Given records ->
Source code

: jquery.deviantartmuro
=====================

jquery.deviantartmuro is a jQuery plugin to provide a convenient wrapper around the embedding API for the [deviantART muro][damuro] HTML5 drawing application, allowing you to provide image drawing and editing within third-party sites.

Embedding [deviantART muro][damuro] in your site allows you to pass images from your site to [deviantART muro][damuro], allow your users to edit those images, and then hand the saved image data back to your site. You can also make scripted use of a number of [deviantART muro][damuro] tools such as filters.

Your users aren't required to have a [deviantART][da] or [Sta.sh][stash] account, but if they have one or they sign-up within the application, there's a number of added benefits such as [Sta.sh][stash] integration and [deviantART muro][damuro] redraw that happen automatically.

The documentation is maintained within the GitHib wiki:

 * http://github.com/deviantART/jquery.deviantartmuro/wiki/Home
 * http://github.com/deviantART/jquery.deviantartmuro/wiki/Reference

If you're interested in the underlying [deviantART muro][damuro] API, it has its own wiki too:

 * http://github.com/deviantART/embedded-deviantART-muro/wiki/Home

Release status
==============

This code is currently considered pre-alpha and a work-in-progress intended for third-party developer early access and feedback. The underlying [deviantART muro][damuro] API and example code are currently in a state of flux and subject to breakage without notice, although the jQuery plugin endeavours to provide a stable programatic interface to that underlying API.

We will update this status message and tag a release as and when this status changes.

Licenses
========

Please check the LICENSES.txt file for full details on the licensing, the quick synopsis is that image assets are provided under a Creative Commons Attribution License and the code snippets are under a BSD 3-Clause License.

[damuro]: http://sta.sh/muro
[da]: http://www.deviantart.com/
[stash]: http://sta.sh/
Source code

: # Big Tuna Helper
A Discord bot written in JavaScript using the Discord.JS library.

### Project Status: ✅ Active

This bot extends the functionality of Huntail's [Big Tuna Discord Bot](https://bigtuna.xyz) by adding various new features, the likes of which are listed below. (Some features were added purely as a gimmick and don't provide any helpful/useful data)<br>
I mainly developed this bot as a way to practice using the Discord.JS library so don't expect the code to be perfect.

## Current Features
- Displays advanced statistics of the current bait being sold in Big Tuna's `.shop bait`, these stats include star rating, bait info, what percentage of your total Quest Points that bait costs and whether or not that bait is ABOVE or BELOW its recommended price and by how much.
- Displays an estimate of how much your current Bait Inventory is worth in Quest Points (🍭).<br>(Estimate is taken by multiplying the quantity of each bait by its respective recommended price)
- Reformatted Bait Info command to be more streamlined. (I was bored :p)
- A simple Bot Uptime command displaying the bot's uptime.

Exercise aim -> Whenever a line of the material above contains the string "much", copy that line out.

Answer space ->
- Displays advanced statistics of the current bait being sold in Big Tuna's `.shop bait`, these stats include star rating, bait info, what percentage of your total Quest Points that bait costs and whether or not that bait is ABOVE or BELOW its recommended price and by how much.
- Displays an estimate of how much your current Bait Inventory is worth in Quest Points (🍭).<br>(Estimate is taken by multiplying the quantity of each bait by its respective recommended price)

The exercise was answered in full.